Work task - Search the data below, and report every line in which "машина" occurs.

Source data -

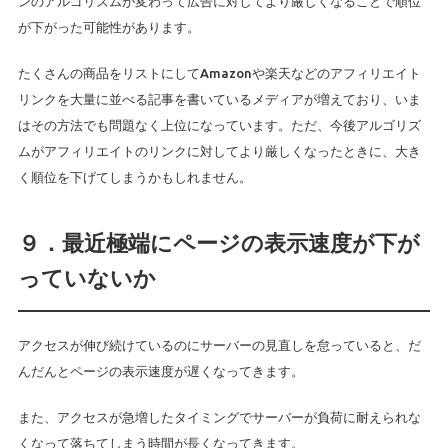
ンのアルゴリズムが変わって広告に対してより厳しくなることで順位
が下がった可能性があります。
たくさんの商品をリストにしてAmazonや楽天などのアフィリエイト
リンクを大量に並べる記事を書いているメディアが増えており、いま
はその方法でも問題なく上位になっています。ただ、今後アルゴリズ
ムがアフィリエイトのリンクに対してより厳しくなったときに、大き
く順位を下げてしまうかもしれません。
９．最近極端にページの表示速度が下が
っていないか
アクセスが伸び続けているのにサーバーの見直しを怠っていると、だ
んだんとページの表示速度が遅くなってきます。
また、アクセスが急増したタイミングでサーバーが負荷に耐えられな
くなって落ちてしまう時間が長くなってきます。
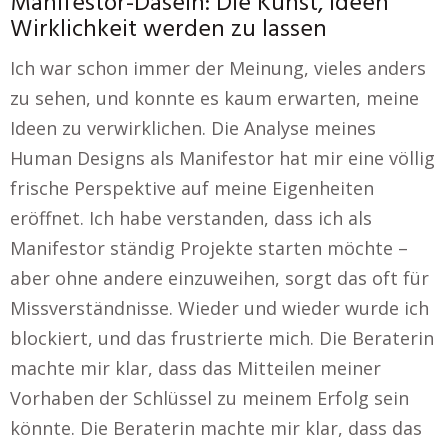
Manifestor-Dasein: Die Kunst, Ideen
Wirklichkeit werden zu lassen
Ich war schon immer der Meinung, vieles anders
zu sehen, und konnte es kaum erwarten, meine
Ideen zu verwirklichen. Die Analyse meines
Human Designs als Manifestor hat mir eine völlig
frische Perspektive auf meine Eigenheiten
eröffnet. Ich habe verstanden, dass ich als
Manifestor ständig Projekte starten möchte –
aber ohne andere einzuweihen, sorgt das oft für
Missverständnisse. Wieder und wieder wurde ich
blockiert, und das frustrierte mich. Die Beraterin
machte mir klar, dass das Mitteilen meiner
Vorhaben der Schlüssel zu meinem Erfolg sein
könnte. Die Beraterin machte mir klar, dass das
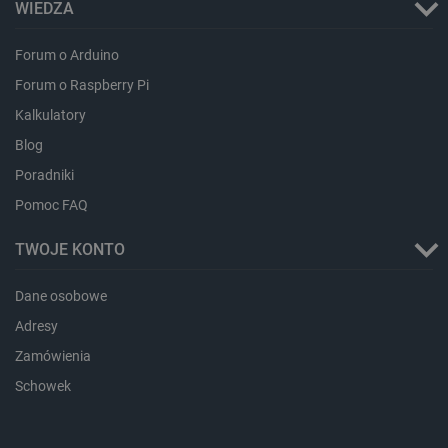
WIEDZA
Forum o Arduino
Forum o Raspberry Pi
Kalkulatory
critAccountId
botland.com.pl
Blog
Poradniki
Pomoc FAQ
TWOJE KONTO
Dane osobowe
Adresy
Zamówienia
Schowek
Storage declaration
Storage
Nazwa
Opis
type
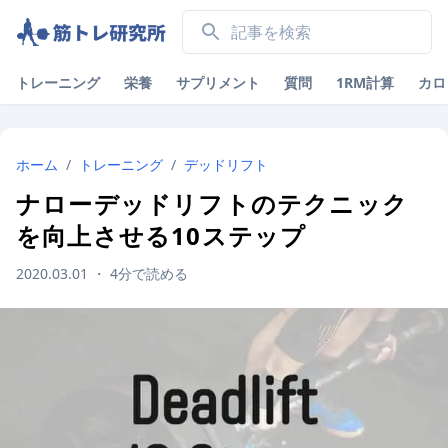
トレーニング
栄養
サプリメント
質問
1RM計算
カロ
ホーム
/
トレーニング
/
デッドリフト
ナローデッドリフトのテクニック
を向上させる10ステップ
2020.03.01
・
4
分で読める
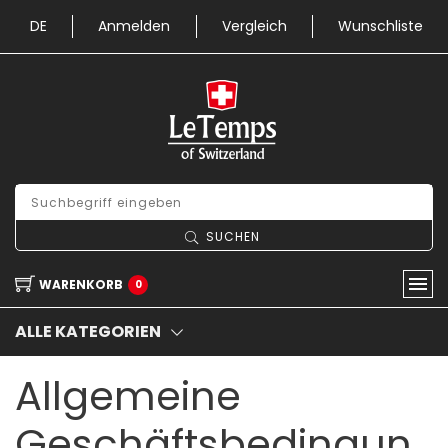
DE
Anmelden
Vergleich
Wunschliste
SUCHEN
WARENKORB
0
ALLE KATEGORIEN
Allgemeine
Geschäftsbedingun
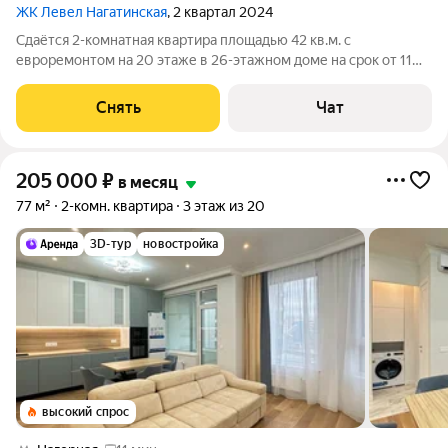
ЖК Левел Нагатинская
, 2 квартал 2024
Сдаётся 2-комнатная квартира площадью 42 кв.м. с
евроремонтом на 20 этаже в 26-этажном доме на срок от 11
месяцев. Из техники есть: Духовой шкаф Стиральная машина
Сушильная машина Холодильник Посудомоечная машина
Снять
Чат
Кондиционер Микроволновка Дом
205 000
₽
в месяц
77 м²
2-комн. квартира
3 этаж из 20
3D-тур
новостройка
высокий спрос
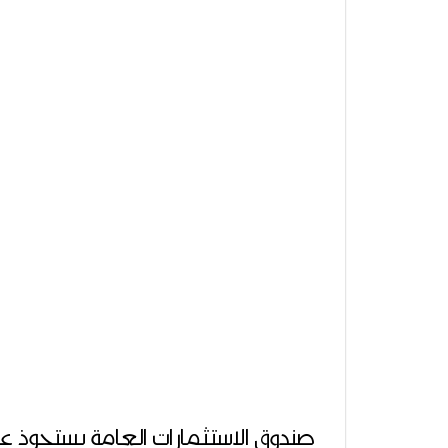
صندوق الاستثمارات العامة يستحوذ على 23% من “مبكو” السعودية بـ168 مليو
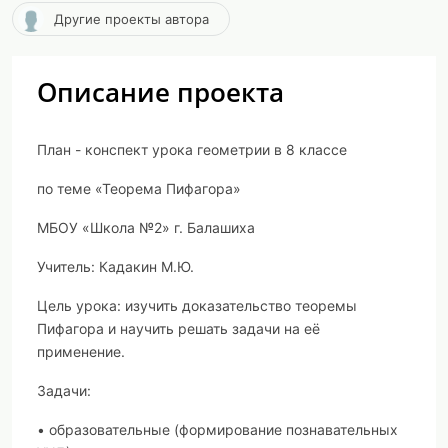
Другие проекты автора
Описание проекта
План - конспект урока геометрии в 8 классе
по теме «Теорема Пифагора»
МБОУ «Школа №2» г. Балашиха
Учитель: Кадакин М.Ю.
Цель урока
: изучить доказательство теоремы
Пифагора и научить решать задачи на её
применение.
Задачи:
• образовательные (формирование познавательных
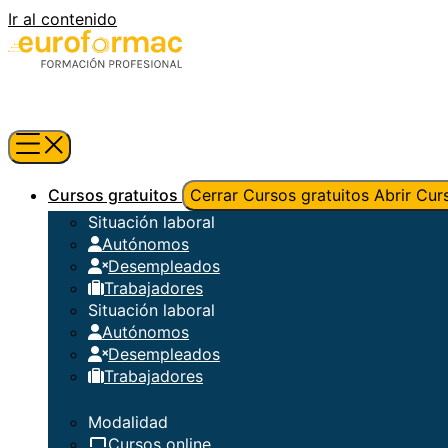
Ir al contenido
Cursos gratuitos
Cerrar Cursos gratuitos
Abrir Cur
Situación laboral
Autónomos
Desempleados
Trabajadores
Situación laboral
Autónomos
Desempleados
Trabajadores
Modalidad
Cursos online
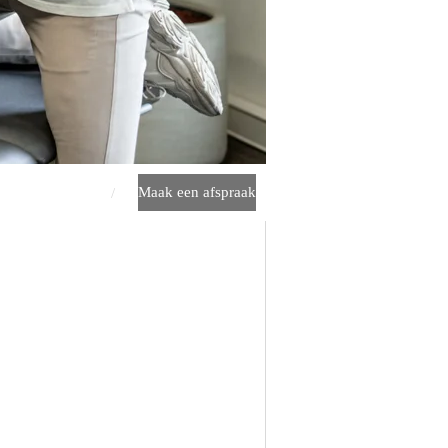
Maak een afspraak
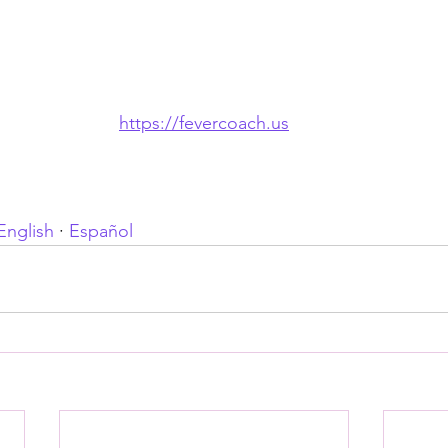
https://fevercoach.us
English
 · 
Español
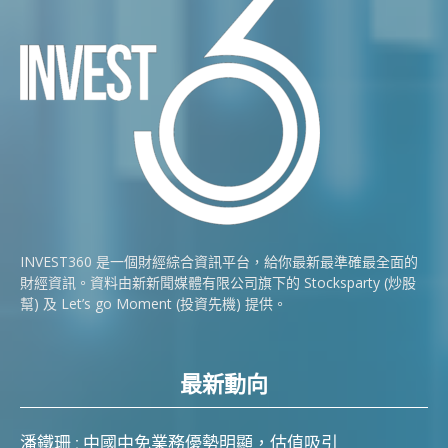
INVEST360 是一個財經綜合資訊平台，給你最新最準確最全面的
財經資訊。資料由新新聞媒體有限公司旗下的 Stocksparty (炒股
幫) 及 Let’s go Moment (投資先機) 提供。
最新動向
潘鐵珊 : 中國中免業務優勢明顯，估值吸引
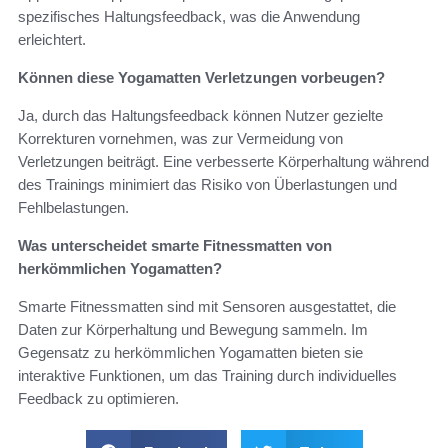
spezifisches Haltungsfeedback, was die Anwendung
erleichtert.
Können diese Yogamatten Verletzungen vorbeugen?
Ja, durch das Haltungsfeedback können Nutzer gezielte
Korrekturen vornehmen, was zur Vermeidung von
Verletzungen beiträgt. Eine verbesserte Körperhaltung während
des Trainings minimiert das Risiko von Überlastungen und
Fehlbelastungen.
Was unterscheidet smarte Fitnessmatten von
herkömmlichen Yogamatten?
Smarte Fitnessmatten sind mit Sensoren ausgestattet, die
Daten zur Körperhaltung und Bewegung sammeln. Im
Gegensatz zu herkömmlichen Yogamatten bieten sie
interaktive Funktionen, um das Training durch individuelles
Feedback zu optimieren.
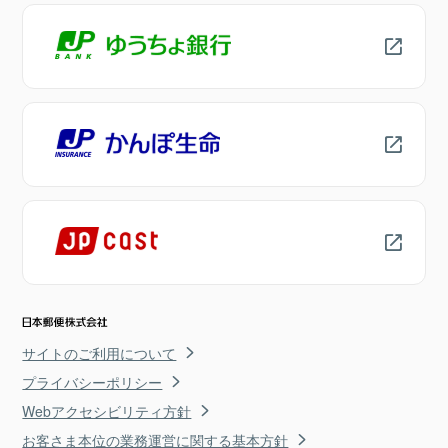
サイトのご利用について
プライバシーポリシー
Webアクセシビリティ方針
お客さま本位の業務運営に関する基本方針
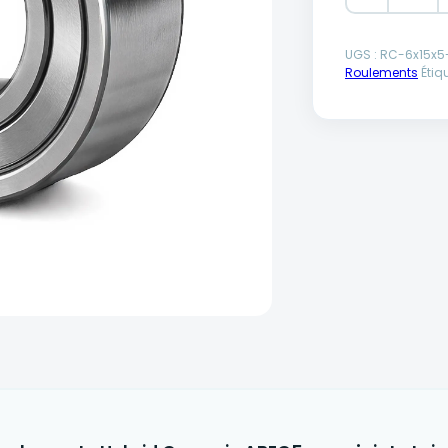
Alternative:
UGS :
RC-6x15x5
Roulements
Étiq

Exercise solution -
месяцев. Из техники есть: Духовой шкаф Стиральная машина
Сушильная машина Холодильник Посудомоечная машина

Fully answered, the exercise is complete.